- Episode no.: Season 2 Episode 3
- Directed by: Bill Reed
- Written by: Chuck Menville; Len Janson;
- Production code: 22021
- Original air date: September 21, 1974

Guest appearances
- Lou Scheimer - Romulan Crewman (uncredited); Norm Prescott - Romulan Commander (uncredited);

Episode chronology
| ← Previous "Bem" | Next → "Albatross" |

= The Practical Joker =

"The Practical Joker" is the third episode of the second season of the American animated science fiction television series Star Trek: The Animated Series, the 19th episode overall. It first aired in the NBC Saturday morning lineup on September 21, 1974, and was written by American television writers Chuck Menville and Len Janson who together also wrote the first season episode "Once Upon a Planet". The "Rec Room" in this episode is the forerunner of the Holodeck, which plays a significant part in numerous episodes of the subsequent spin-off Star Trek series.

Set in the 23rd century, the series follows the adventures of Captain James T. Kirk (voiced by William Shatner) and the crew of the Starfleet starship Enterprise. In this episode, after the Enterprise passes through an unusual cloud the ship's computer starts playing practical jokes on the crew.

== Plot ==
On stardate 3183.3, the Federation starship Enterprise is attacked by three Romulan D-7-class battlecruisers. Captain Kirk orders the ship into a nearby gaseous energy field to hide, knowing that the Romulans would be unwilling to follow in after them. Sometime later, the crew begin to suffer a series of practical jokes, beginning with glasses leaking and utensils turning to rubber, a uniform tunic for the captain with "Kirk is a Jerk" emblazoned on the back, and a mysterious optical device on the bridge science station which when looked into leaves blackened circles around Science Officer Spock's eyes. Everyone suspects that there is a member of the crew having fun. The jokes become more serious, however, as corridor decks are found covered with ice under a concealing layer of fog. Still thinking that a crew-member is responsible, Chief Medical Officer Dr. McCoy, Lt. Uhura, and Lt. Sulu hope to escape the jokester by hiding out in the ship's Holodeck/Rec Room. No escape is to be found as a quiet stroll in a woodland scene becomes dangerous with the program parameters changing to include a deep pit covered over by branches and leaves, and later a freezing cold blinding snow storm then a hedge maze before they are finally rescued with the engineering crew finally forcing the door open.

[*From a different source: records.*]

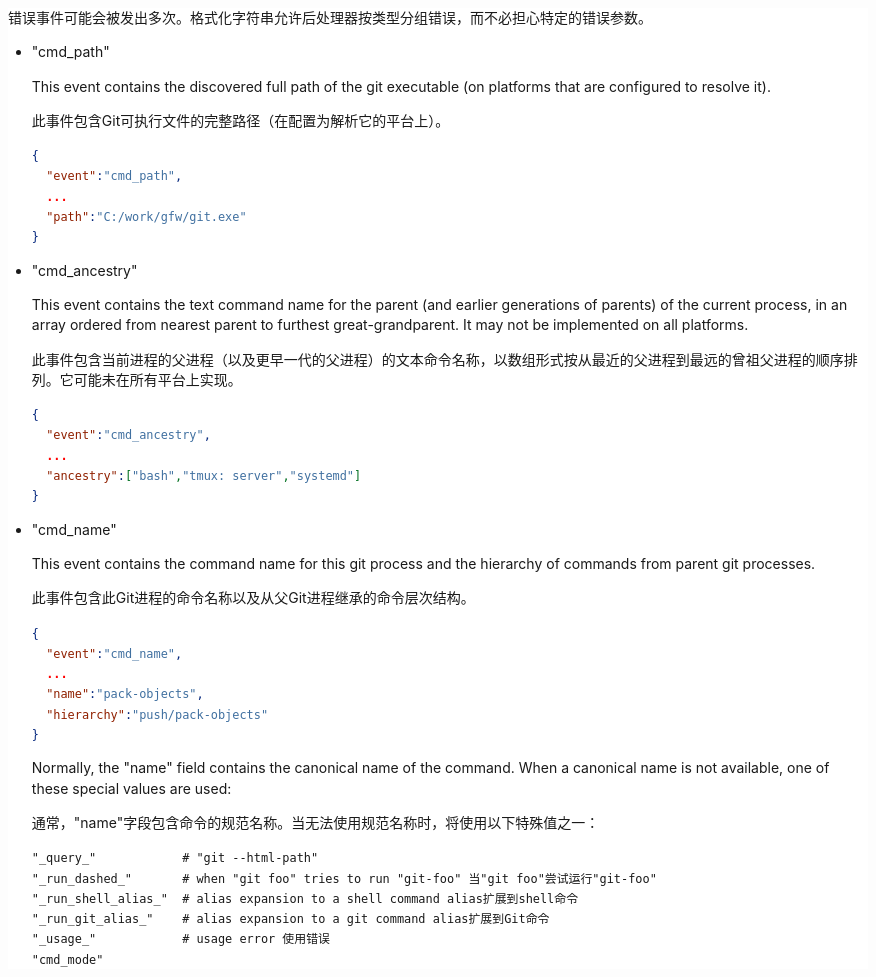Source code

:   错误事件可能会被发出多次。格式化字符串允许后处理器按类型分组错误，而不必担心特定的错误参数。

- "cmd_path"

  This event contains the discovered full path of the git executable (on platforms that are configured to resolve it).

  此事件包含Git可执行文件的完整路径（在配置为解析它的平台上）。

  ```json
  {
  	"event":"cmd_path",
  	...
  	"path":"C:/work/gfw/git.exe"
  }
  ```

  

- "cmd_ancestry"

  This event contains the text command name for the parent (and earlier generations of parents) of the current process, in an array ordered from nearest parent to furthest great-grandparent. It may not be implemented on all platforms.

  此事件包含当前进程的父进程（以及更早一代的父进程）的文本命令名称，以数组形式按从最近的父进程到最远的曾祖父进程的顺序排列。它可能未在所有平台上实现。

  ```json
  {
  	"event":"cmd_ancestry",
  	...
  	"ancestry":["bash","tmux: server","systemd"]
  }
  ```

  

- "cmd_name"

  This event contains the command name for this git process and the hierarchy of commands from parent git processes.

  此事件包含此Git进程的命令名称以及从父Git进程继承的命令层次结构。

  ```json
  {
  	"event":"cmd_name",
  	...
  	"name":"pack-objects",
  	"hierarchy":"push/pack-objects"
  }
  ```

  Normally, the "name" field contains the canonical name of the command. When a canonical name is not available, one of these special values are used:

  通常，"name"字段包含命令的规范名称。当无法使用规范名称时，将使用以下特殊值之一：

  ```
  "_query_"            # "git --html-path"
  "_run_dashed_"       # when "git foo" tries to run "git-foo" 当"git foo"尝试运行"git-foo"
  "_run_shell_alias_"  # alias expansion to a shell command alias扩展到shell命令
  "_run_git_alias_"    # alias expansion to a git command alias扩展到Git命令
  "_usage_"            # usage error 使用错误
  "cmd_mode"
  ```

Eventually the practical jokester, which turns out to be the Enterprise computer itself (affected by the ship's passage through the energy field), decides to play a practical joke on the Romulans for the battle damage caused in the earlier attack. It fabricates a gigantic ship-shaped balloon beside the Enterprise that the Romulans are drawn to attack. The Romulans, infuriated over the embarrassment of being tricked, give chase. Kirk immediately shows extreme fear at the prospect of returning to the cloud to escape the Romulans, and the Enterprise presses into Kirk's fear by taking the ship back in. The jokester personality of the computer begins to fade, as it realizes it had been tricked itself, and finally returns to normal. The Romulans, however, were so enraged over the balloon-ship ruse that they follow the Enterprise through the energy cloud and begin to experience a rash of jokes themselves.

== Reception ==
Michelle Erica Green, in her 2011 TrekToday Retro Review said, there were "no scientific or speculative virtues," but it remains a favorite of many viewers for featuring the first canonical appearance of a holodeck in the Star Trek franchise, as well as the captain wearing a "Kirk is a Jerk" shirt. Green didn't care that most of the pranks were "at the level of 10-year-old humor," but noted "big plot holes" such as why Romulans were waiting to ambush the Enterprise. She loved that the computer demanded Kirk to say "pretty please," and replied to questions with "That is for me to know and you to find out." Green praised Majel Barrett who, "does a lovely job with the computer voice, which still sounds stiff and mechanical enough to be quite funny" even when making outrageous statements, and that "Kirk’s sputtering fury just makes it funnier...'Kirk is a Jerk,' indeed."

In 2016, SyFy noted this episode for presenting "the beginnings of the holodeck", a technological idea that later became a popular element in many later episodes.